When the constant velocity joint 2 is assembled to the drive member 10, the incomplete thread portion 31b can be used as a locate pin since the incomplete thread portion 31b is projected from the end surface. The bolt 22 in FIG. 3 also can have a function as a locate pin, based upon a projection of the shaft portion 24 from the end surface of the outer race 11.

Regarding to the foregoing embodiment, there are no need for an adhesive for temporally fixing a bolt to a main structure. Therefore, a step of applying on adhesive can be eliminated. It can obtain a simple assembling.

The entire contents of Japanese Patent Application P2004-272906 filed Sep. 21, 2004 are incorporated herein by reference.

Claims

1. A support structure for a drive shaft, comprising:

a mounting part of the drive shaft, the mounting part including a bolt hole;

a bolt including a shaft portion including a male thread portion, wherein the shaft portion is inserted in the bolt hole, and the male thread portion is adapted to be screwed on a female thread portion of a mounting member;

a heat-shrunk tube heat-shrunk fitted on an outer radial periphery of the shaft portion of the bolt, and disposed between the outer radial periphery of the shaft portion of the bolt and an inner radial periphery of the bolt hole so as to be elastically compressed therebetween, to fix the bolt to the bolt hole by static friction; and

wherein the heat-shrunk tube is made from a thermoplastic elastomer.

2. The support structure as claimed in claim 1,

wherein the mounting part is a constant velocity joint which has an outer race,

wherein the outer race of the constant velocity joint has the bolt hole.
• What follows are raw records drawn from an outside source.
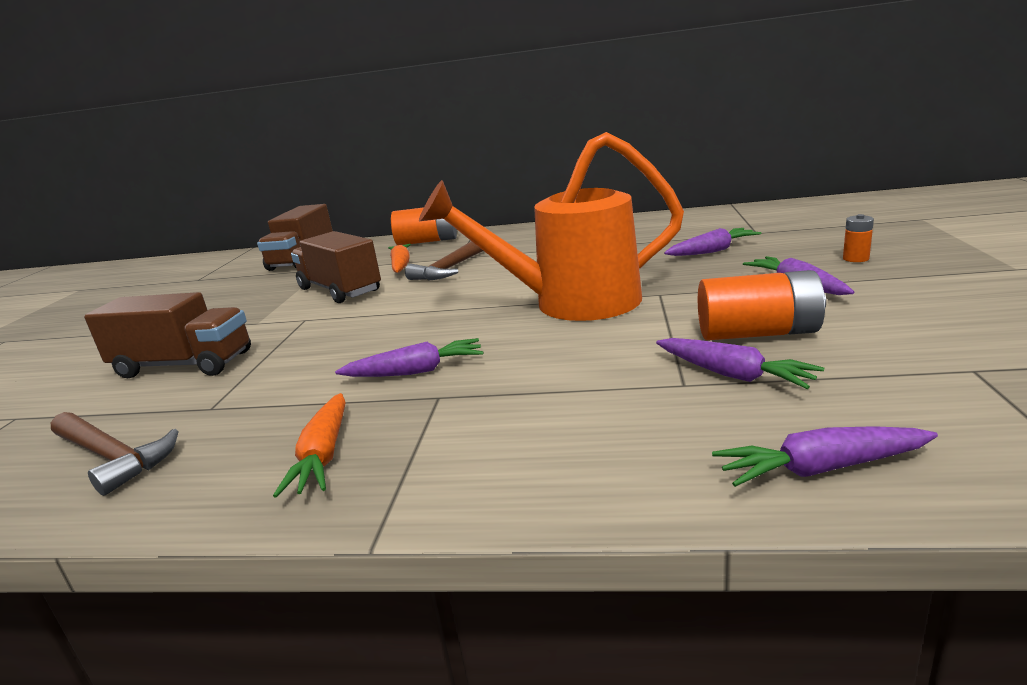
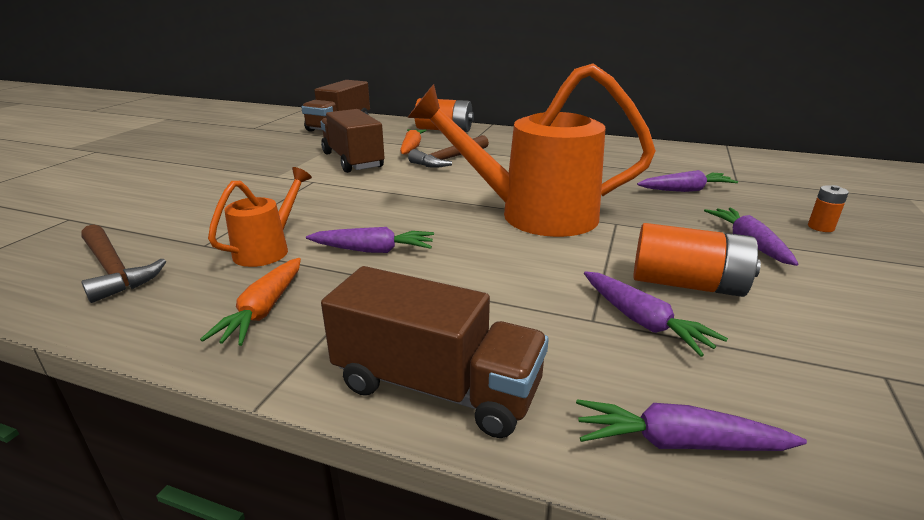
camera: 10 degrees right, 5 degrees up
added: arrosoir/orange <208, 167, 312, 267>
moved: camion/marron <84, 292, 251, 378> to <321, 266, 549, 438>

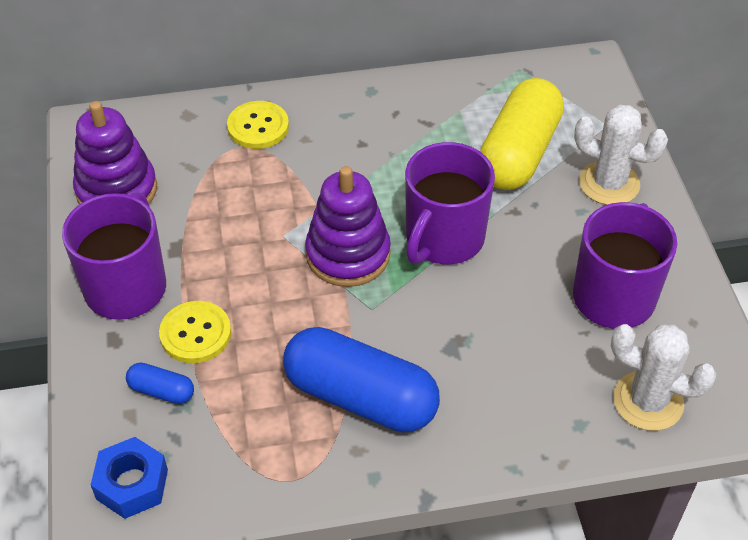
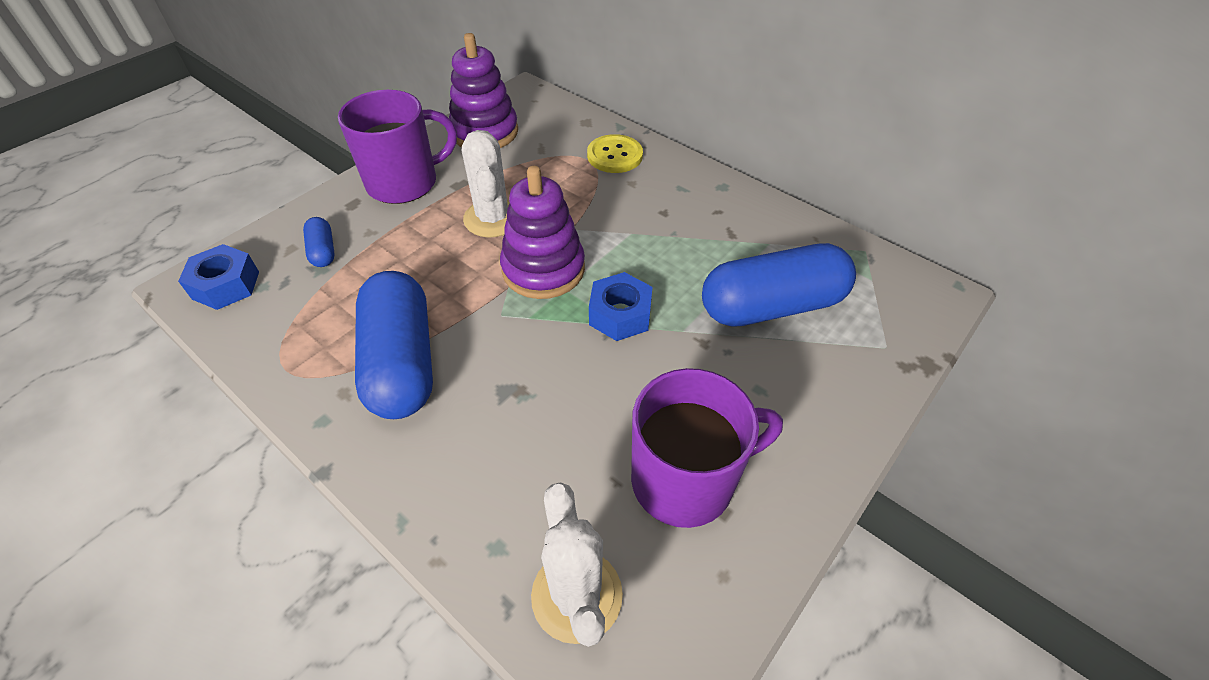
camera: 50 degrees right, 0 degrees up
removed: bouton/jaune <159, 301, 231, 363>
moved: cactus/blanc <574, 105, 668, 205> to <462, 130, 510, 238>
replaced: tasse/violet <405, 142, 495, 265> to écrou/bleu <589, 272, 653, 341>
recoloured: gélule/jaune <480, 78, 564, 190> to gélule/bleu <702, 243, 856, 327>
3. The support structure as claimed in claim 1,

wherein the shaft portion of the bolt has the male thread portion at a tip side and has a base portion at the bolt hole side,

wherein the heat-shrunk tube is fixed to the base portion of the bolt.
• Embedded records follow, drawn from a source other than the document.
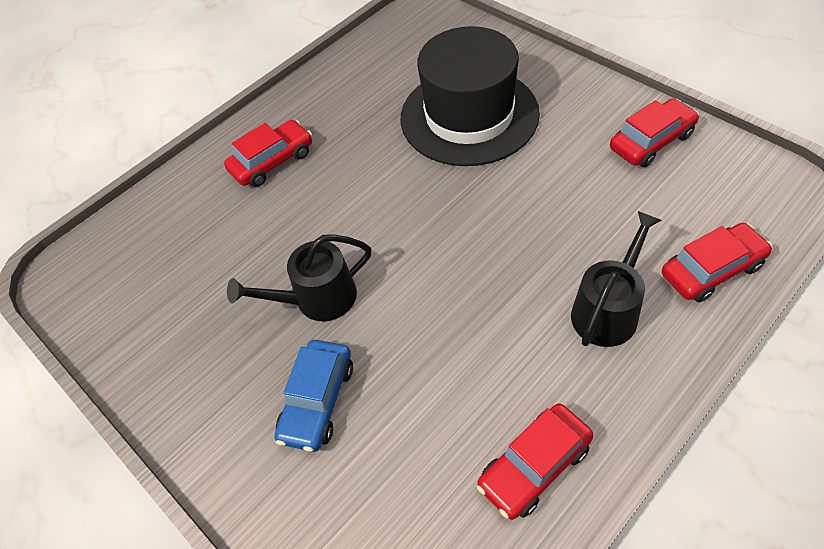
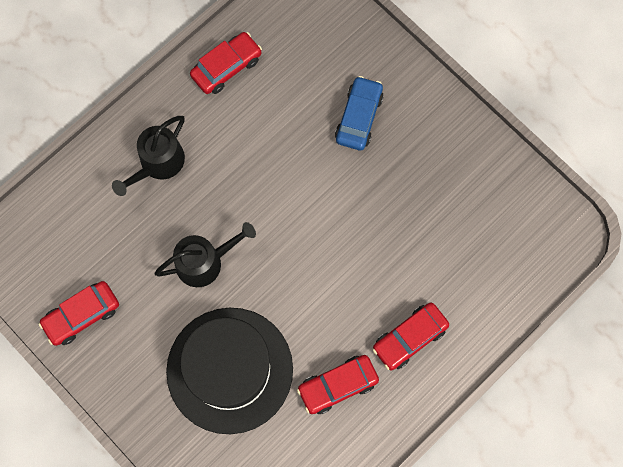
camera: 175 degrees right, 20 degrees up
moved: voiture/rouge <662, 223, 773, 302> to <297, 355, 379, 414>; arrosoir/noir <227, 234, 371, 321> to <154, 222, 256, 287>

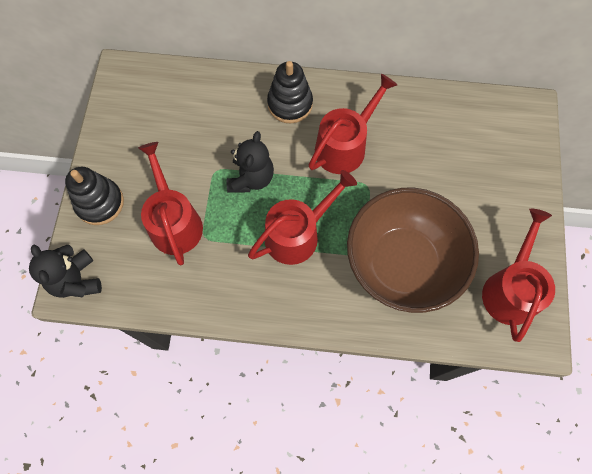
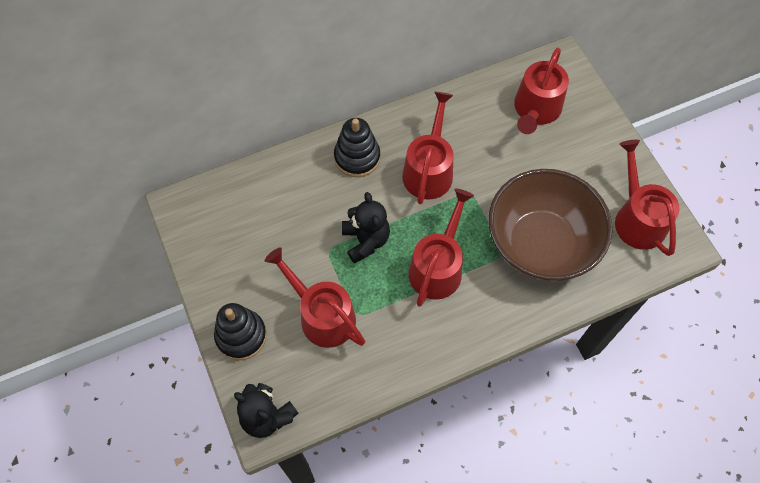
camera: 30 degrees left, 5 degrees down
added: arrosoir/rouge <514, 48, 569, 134>

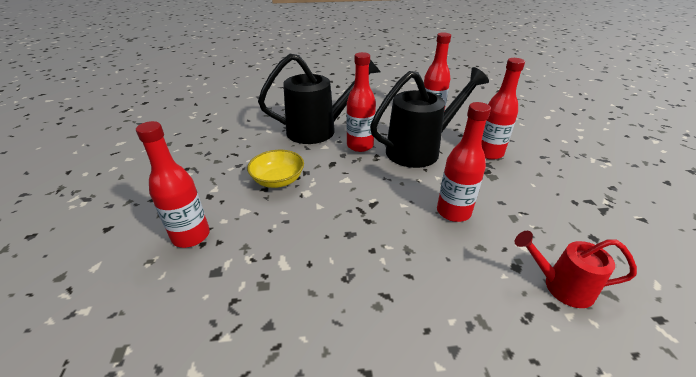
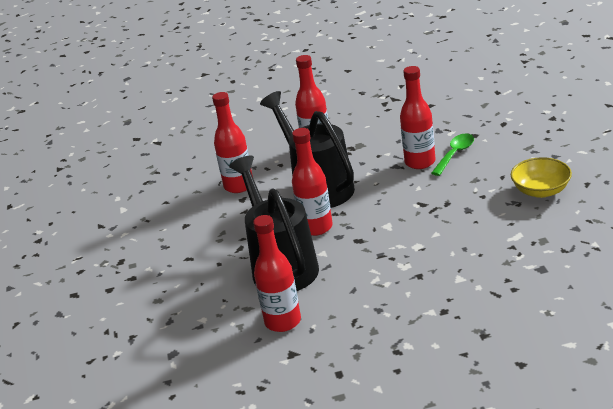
camera: 90 degrees left, 5 degrees down
removed: arrosoir/rouge <515, 231, 637, 308>
added: cuillère/vert <431, 133, 474, 176>
moved: bouteille/rouge <136, 121, 210, 248> to <253, 215, 301, 332>; bol/jaune <247, 150, 304, 188> to <511, 157, 572, 198>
4. The support structure as claimed in claim 1,

wherein the heat-shrunk tube is fixed to the male thread portion of the bolt.
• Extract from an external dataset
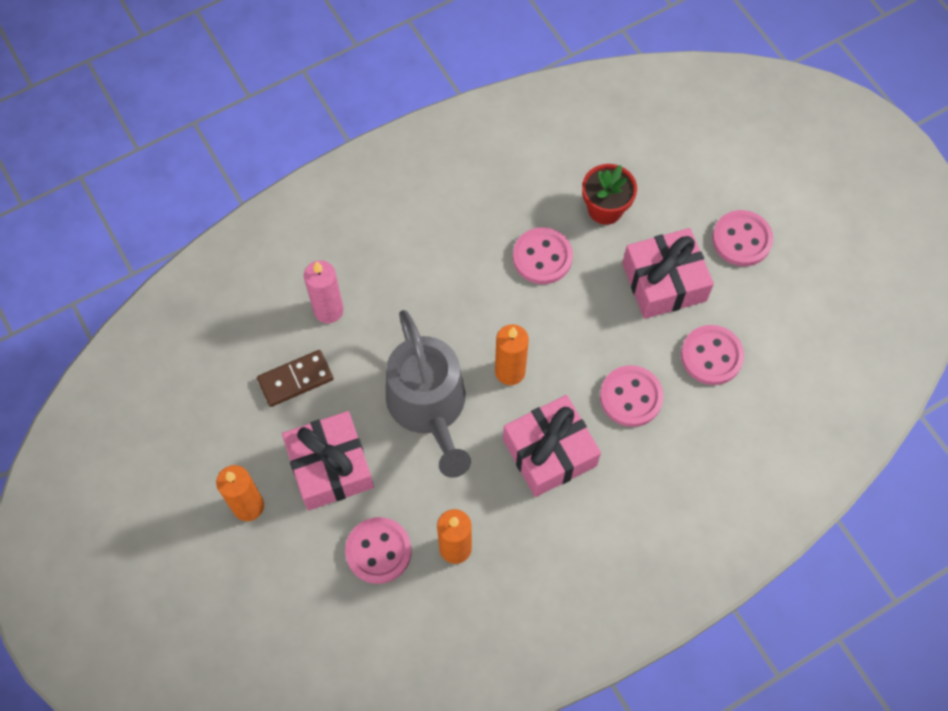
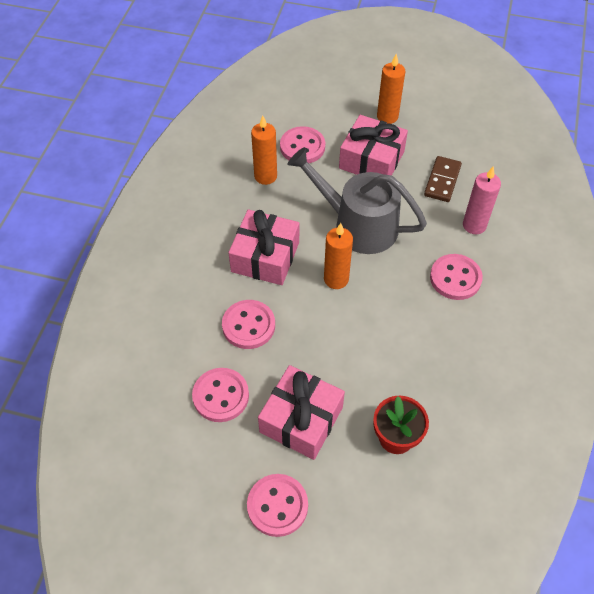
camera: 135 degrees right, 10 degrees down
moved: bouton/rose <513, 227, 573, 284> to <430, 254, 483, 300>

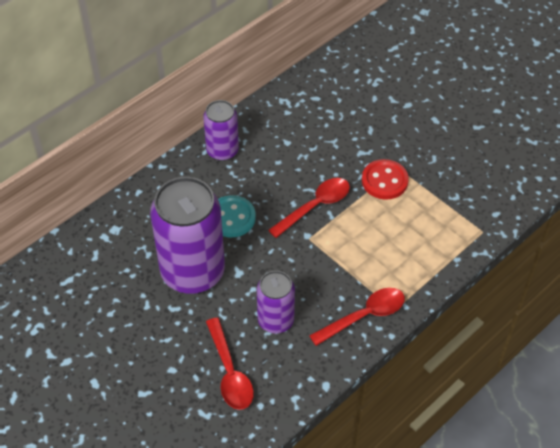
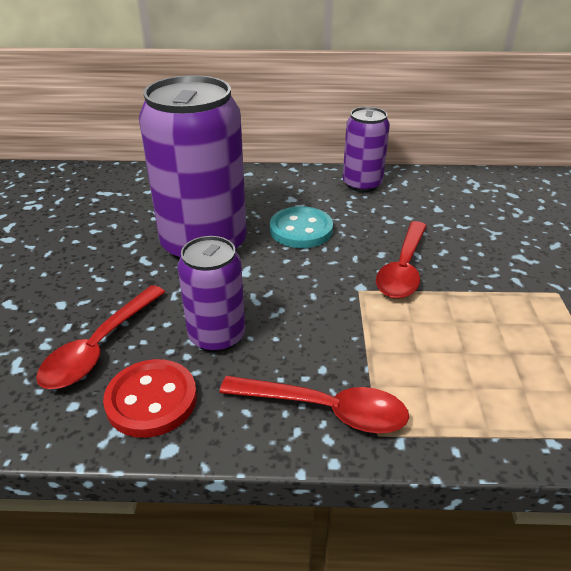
camera: 45 degrees right, 15 degrees down
moved: bouton/rouge <362, 159, 409, 200> to <103, 359, 197, 438>
turned: cuillère/rouge <268, 178, 350, 238> = <376, 221, 427, 299> 105 degrees clockwise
5. The support structure as claimed in claim 1,

wherein the heat-shrunk tube is formed with a circumference that is larger than the circumference of at least one portion of an inner diameter of the bolt hole so that a periphery of the heat-shrinkable tube is in contact with an entire inner surface of the bolt hole.

6. The support structure as claimed in claim 1,

wherein the bolt hole has a large diameter portion, which is formed on an inner surface of the bolt hole and is located closer to the mounted member than a portion of the bolt hole that is in contact with the heat-shrunk tube.

7. The support structure as claimed in claim 6,

wherein an outer surface of the heat-shrunk tube can be separated to an inner surface of the large diameter portion when the heat-shrunk tube moves to the large diameter portion.

8. The support structure as claimed in claim 1,

wherein the bolt has a projecting portion at a tip with a diameter that is smaller than the diameter of the male thread portion.

9. The support structure as claimed in claim 8,

wherein the projecting portion of the bolt includes an incomplete thread portion.